Here's what's unfolding. Quest Apartment Hotels, the Singapore-owned operator, runs a franchise model where mum and dad investors buy the apartment and lease it back to a Quest-controlled entity on a long-term deal. In good times, the rent flows regardless of occupancy. In bad times — well, COVID-19 has exposed the ugly underbelly of this structure.
Rents stopped.

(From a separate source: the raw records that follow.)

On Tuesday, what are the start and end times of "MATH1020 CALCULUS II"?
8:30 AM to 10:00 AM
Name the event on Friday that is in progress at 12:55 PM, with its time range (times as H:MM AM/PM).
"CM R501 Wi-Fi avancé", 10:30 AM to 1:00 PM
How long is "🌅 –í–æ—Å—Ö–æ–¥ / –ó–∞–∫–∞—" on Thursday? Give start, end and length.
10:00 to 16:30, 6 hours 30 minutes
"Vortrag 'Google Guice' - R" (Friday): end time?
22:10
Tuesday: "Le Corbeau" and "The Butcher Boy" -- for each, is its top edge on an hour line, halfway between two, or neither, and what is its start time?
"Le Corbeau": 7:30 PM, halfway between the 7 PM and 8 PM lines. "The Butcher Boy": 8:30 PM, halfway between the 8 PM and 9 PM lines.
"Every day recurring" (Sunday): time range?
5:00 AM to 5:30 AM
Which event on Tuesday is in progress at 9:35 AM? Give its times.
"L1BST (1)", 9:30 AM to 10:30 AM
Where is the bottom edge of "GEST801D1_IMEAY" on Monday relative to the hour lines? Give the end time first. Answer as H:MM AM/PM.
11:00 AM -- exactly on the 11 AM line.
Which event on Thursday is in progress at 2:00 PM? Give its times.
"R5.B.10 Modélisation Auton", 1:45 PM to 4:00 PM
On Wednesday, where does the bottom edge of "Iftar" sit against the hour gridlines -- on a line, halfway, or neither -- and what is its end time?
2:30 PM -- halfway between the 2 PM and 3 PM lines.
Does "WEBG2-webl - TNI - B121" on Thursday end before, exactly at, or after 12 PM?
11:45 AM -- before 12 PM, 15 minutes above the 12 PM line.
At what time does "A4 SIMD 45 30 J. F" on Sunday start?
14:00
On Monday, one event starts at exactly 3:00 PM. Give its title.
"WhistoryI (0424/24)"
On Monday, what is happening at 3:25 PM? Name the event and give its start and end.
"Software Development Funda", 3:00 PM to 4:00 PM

Then partially resumed. Then stopped again. Now owners have been served a proposed deed of termination that not only kills the lease but tries to strip their right to sue and gags them with confidentiality clauses. Charming.
The kicker? The lease isn't even with Quest itself — it's with a shell company holding no meaningful assets. Every property has its own shell. Good luck chasing them through the courts.
Tania Waterhouse, a tax lawyer and former ATO director, is one of the affected owners. If a superannuation lawyer got caught out by this structure, what chance do everyday investors have? And that's the tragedy — most of the 72 owners are unsophisticated mums and dads, many holding the property inside their SMSFs and relying on it for retirement income.
There are other landmines too. Commercial zoning means you can't actually live there for more than two weeks or rent it on a standard 12-month lease. Banks slap tougher lending restrictions on these properties. Resale values are hammered by the restricted use and long lease terms.
My take: headline yields are seductive, but they exist for a reason. If a deal offers returns well above the market, the risk is buried somewhere — usually in the fine print. Before signing anything like this, get a lawyer to dissect the lease and an adviser to stress-test what happens when it all falls apart.